WHAT IS NEEDED |
Without the pictures, print each of the records below exactly as it appears.

━━━ RECORD SET ━━━

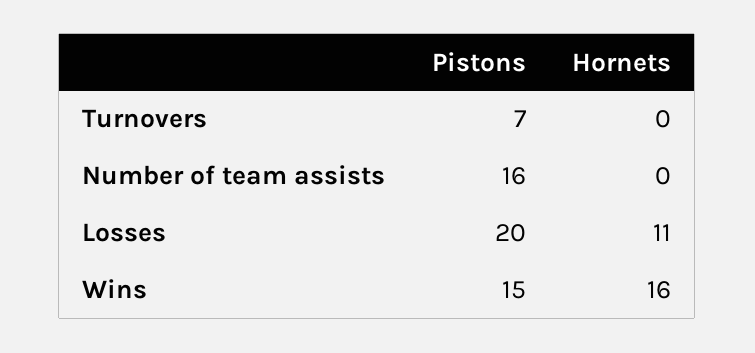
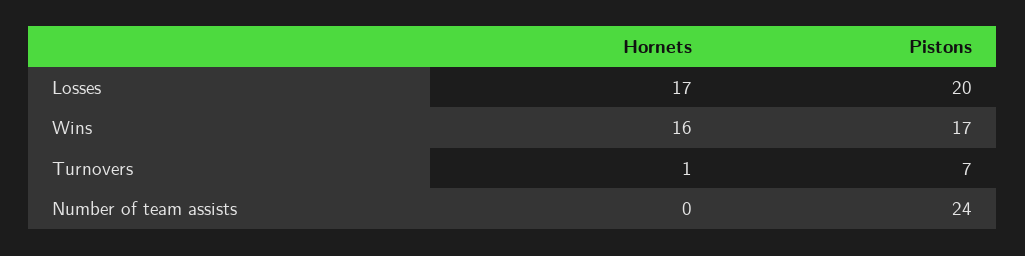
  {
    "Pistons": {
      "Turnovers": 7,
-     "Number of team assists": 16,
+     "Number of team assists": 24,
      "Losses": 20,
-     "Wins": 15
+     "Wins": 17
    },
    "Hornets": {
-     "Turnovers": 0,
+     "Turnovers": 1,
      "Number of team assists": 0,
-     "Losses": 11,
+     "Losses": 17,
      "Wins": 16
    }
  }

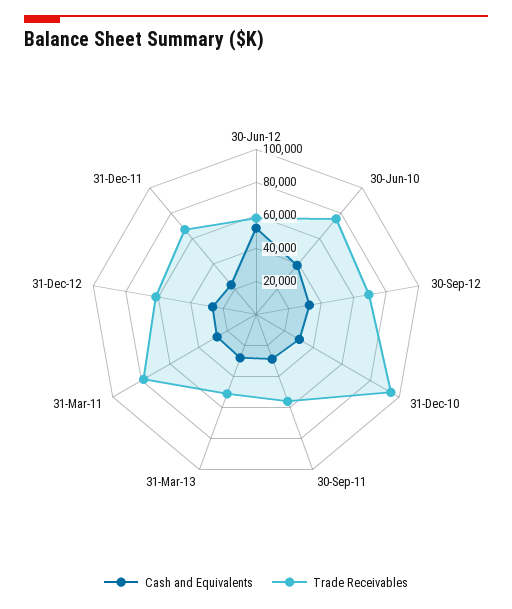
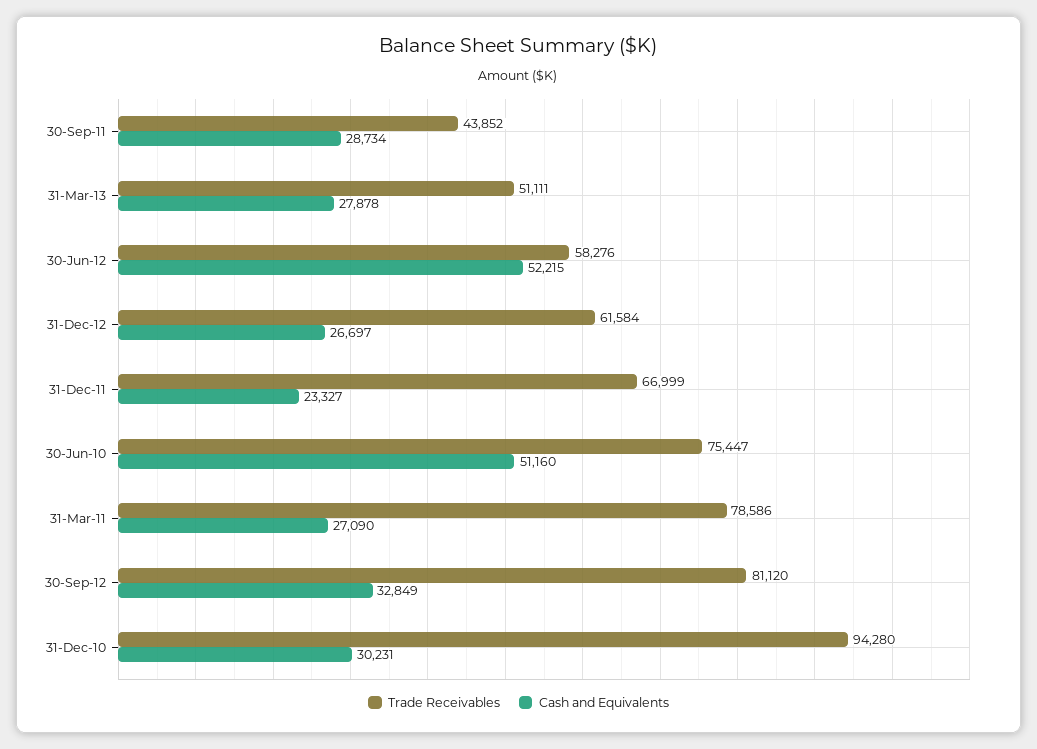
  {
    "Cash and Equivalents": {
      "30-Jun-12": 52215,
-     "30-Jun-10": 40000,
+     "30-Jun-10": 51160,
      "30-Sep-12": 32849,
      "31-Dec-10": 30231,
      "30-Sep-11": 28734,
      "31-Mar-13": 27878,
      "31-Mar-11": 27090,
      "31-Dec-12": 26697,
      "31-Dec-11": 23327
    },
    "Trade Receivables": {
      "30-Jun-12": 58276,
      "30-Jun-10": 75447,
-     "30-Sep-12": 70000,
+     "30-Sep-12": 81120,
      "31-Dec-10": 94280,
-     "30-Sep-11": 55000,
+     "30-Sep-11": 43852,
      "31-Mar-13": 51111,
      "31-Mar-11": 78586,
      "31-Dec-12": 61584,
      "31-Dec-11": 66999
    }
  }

━━━

TASK RESULT |
  {
    "Pistons": {
      "Turnovers": 7,
-     "Number of team assists": 16,
+     "Number of team assists": 24,
      "Losses": 20,
-     "Wins": 15
+     "Wins": 17
    },
    "Hornets": {
-     "Turnovers": 0,
+     "Turnovers": 1,
      "Number of team assists": 0,
-     "Losses": 11,
+     "Losses": 17,
      "Wins": 16
    }
  }

  {
    "Cash and Equivalents": {
      "30-Jun-12": 52215,
-     "30-Jun-10": 40000,
+     "30-Jun-10": 51160,
      "30-Sep-12": 32849,
      "31-Dec-10": 30231,
      "30-Sep-11": 28734,
      "31-Mar-13": 27878,
      "31-Mar-11": 27090,
      "31-Dec-12": 26697,
      "31-Dec-11": 23327
    },
    "Trade Receivables": {
      "30-Jun-12": 58276,
      "30-Jun-10": 75447,
-     "30-Sep-12": 70000,
+     "30-Sep-12": 81120,
      "31-Dec-10": 94280,
-     "30-Sep-11": 55000,
+     "30-Sep-11": 43852,
      "31-Mar-13": 51111,
      "31-Mar-11": 78586,
      "31-Dec-12": 61584,
      "31-Dec-11": 66999
    }
  }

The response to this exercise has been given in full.